Task brief. Look in the material below for the line holding "A conciliação on-line". Set it down exactly, with each later line up to and including the line holding "nas audiências de".

Records supplied.
Content starts

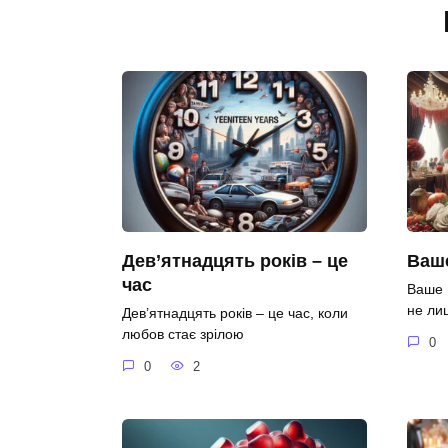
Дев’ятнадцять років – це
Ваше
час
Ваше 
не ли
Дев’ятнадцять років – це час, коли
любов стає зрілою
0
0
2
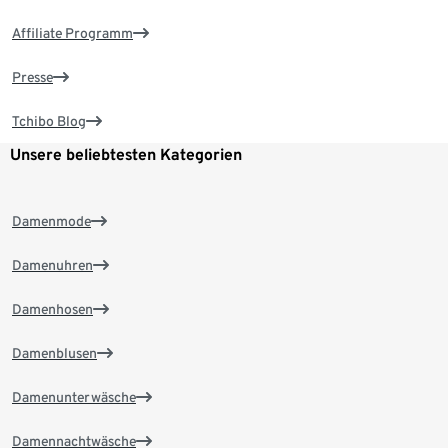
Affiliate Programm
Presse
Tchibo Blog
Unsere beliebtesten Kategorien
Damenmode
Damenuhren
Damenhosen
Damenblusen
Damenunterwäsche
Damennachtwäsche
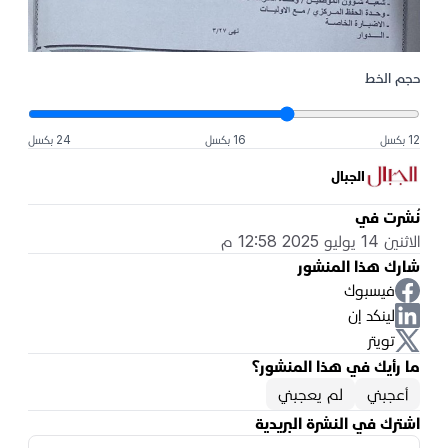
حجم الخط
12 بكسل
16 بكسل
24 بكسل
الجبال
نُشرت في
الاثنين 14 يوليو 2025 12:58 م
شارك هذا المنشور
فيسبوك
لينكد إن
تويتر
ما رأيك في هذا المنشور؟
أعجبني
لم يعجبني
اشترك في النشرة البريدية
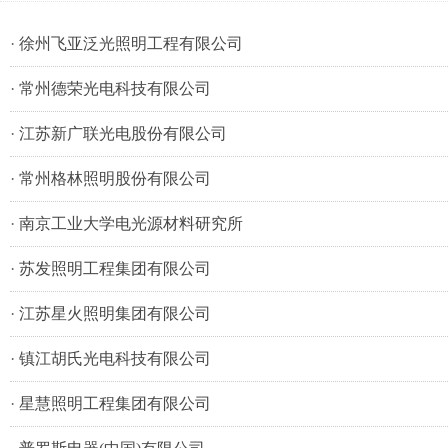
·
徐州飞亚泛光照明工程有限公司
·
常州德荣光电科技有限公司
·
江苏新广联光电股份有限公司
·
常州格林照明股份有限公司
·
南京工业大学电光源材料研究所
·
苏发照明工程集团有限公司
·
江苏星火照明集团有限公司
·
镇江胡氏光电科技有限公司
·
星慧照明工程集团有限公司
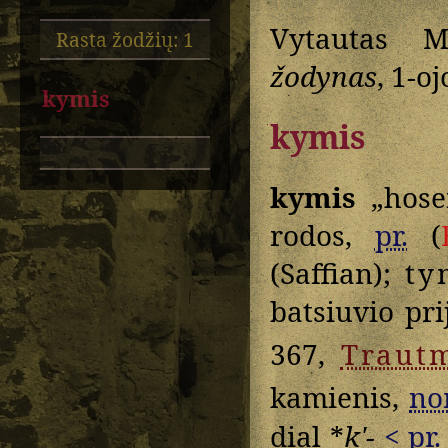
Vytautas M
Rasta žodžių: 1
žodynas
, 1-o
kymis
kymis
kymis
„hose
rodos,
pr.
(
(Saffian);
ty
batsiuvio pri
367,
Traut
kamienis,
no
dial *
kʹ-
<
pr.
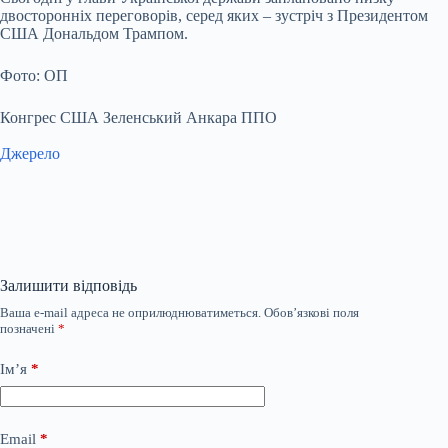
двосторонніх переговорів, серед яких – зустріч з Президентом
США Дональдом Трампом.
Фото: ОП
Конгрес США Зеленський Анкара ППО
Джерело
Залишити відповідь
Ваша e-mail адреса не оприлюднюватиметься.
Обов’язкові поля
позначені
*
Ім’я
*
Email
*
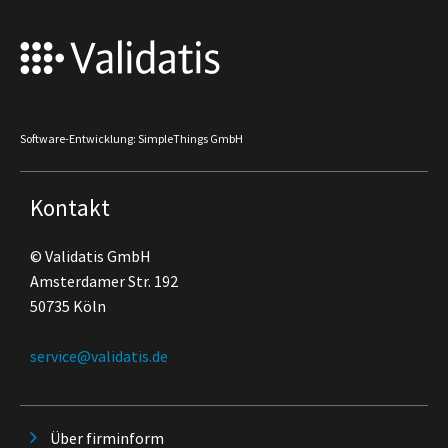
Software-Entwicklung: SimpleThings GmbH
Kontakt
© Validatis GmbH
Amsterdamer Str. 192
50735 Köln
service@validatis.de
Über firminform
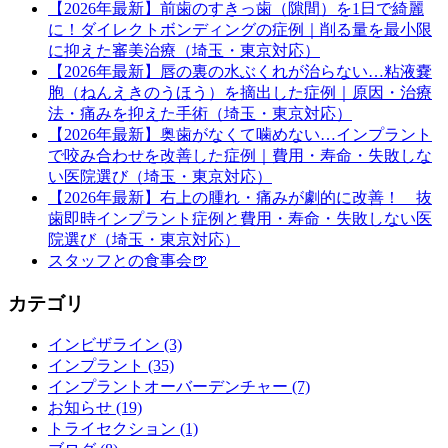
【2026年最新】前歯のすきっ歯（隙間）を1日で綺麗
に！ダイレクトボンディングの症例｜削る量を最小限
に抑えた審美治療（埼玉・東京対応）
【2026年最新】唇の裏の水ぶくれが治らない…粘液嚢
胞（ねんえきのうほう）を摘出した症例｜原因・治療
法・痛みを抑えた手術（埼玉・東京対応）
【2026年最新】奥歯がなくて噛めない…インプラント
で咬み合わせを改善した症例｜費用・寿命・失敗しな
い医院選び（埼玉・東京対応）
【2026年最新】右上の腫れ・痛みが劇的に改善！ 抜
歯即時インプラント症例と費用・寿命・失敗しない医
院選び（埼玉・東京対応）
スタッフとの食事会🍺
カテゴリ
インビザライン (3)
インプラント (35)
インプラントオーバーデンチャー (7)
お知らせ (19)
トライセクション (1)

Content ends
Content starts

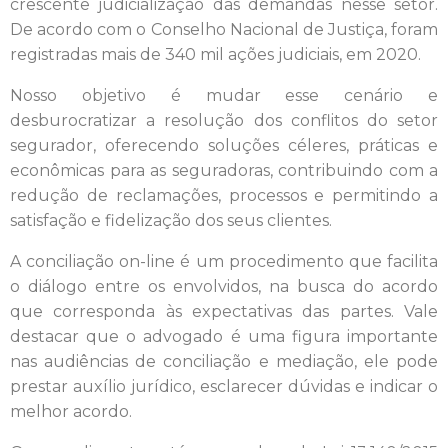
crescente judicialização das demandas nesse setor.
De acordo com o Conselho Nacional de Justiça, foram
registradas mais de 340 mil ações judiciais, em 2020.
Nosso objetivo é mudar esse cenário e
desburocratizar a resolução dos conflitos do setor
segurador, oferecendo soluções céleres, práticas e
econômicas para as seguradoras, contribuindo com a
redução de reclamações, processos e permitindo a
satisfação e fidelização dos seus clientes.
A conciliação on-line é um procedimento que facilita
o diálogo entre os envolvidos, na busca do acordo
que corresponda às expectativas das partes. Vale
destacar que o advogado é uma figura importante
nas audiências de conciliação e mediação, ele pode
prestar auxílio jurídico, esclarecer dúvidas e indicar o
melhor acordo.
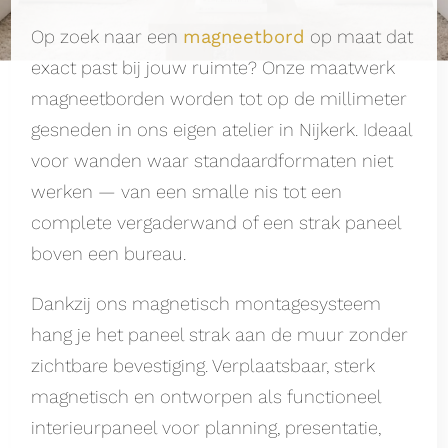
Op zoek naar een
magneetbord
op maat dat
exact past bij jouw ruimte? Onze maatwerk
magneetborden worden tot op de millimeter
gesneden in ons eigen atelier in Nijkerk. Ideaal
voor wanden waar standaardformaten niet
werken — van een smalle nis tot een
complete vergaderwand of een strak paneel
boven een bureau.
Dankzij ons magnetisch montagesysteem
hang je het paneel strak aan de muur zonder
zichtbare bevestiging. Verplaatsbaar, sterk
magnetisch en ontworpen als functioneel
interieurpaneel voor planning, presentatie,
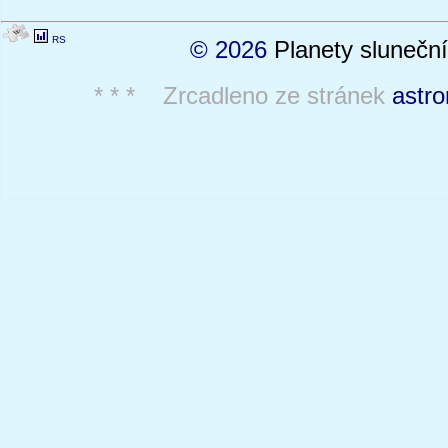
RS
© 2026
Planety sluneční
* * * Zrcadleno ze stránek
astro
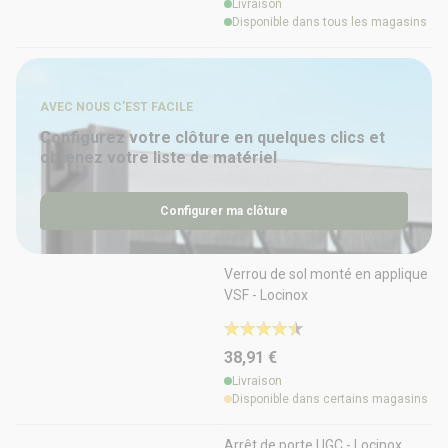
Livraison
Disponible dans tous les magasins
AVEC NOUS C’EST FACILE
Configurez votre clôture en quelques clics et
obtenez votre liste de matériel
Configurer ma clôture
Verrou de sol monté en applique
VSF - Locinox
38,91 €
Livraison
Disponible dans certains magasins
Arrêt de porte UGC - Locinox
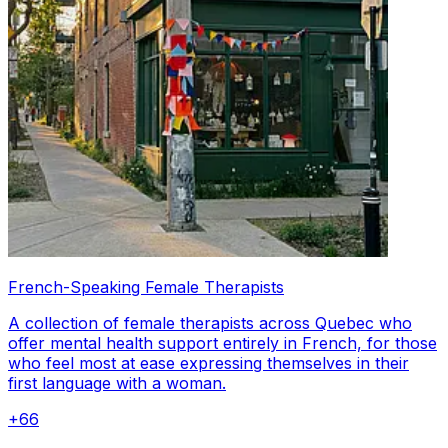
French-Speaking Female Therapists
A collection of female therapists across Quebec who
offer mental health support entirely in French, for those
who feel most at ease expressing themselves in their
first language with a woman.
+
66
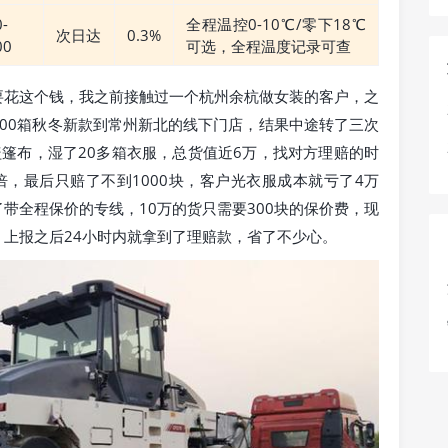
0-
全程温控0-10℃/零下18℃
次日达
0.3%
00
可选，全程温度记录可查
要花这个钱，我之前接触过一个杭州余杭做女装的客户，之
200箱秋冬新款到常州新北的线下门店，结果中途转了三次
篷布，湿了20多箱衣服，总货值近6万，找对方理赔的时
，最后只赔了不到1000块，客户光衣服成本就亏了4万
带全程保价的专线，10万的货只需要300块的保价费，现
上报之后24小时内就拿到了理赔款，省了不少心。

Content ends

Answer for this exercise.
A conciliação on-line é um procedimento que facilita
o diálogo entre os envolvidos, na busca do acordo
que corresponda às expectativas das partes. Vale
destacar que o advogado é uma figura importante
nas audiências de conciliação e mediação, ele pode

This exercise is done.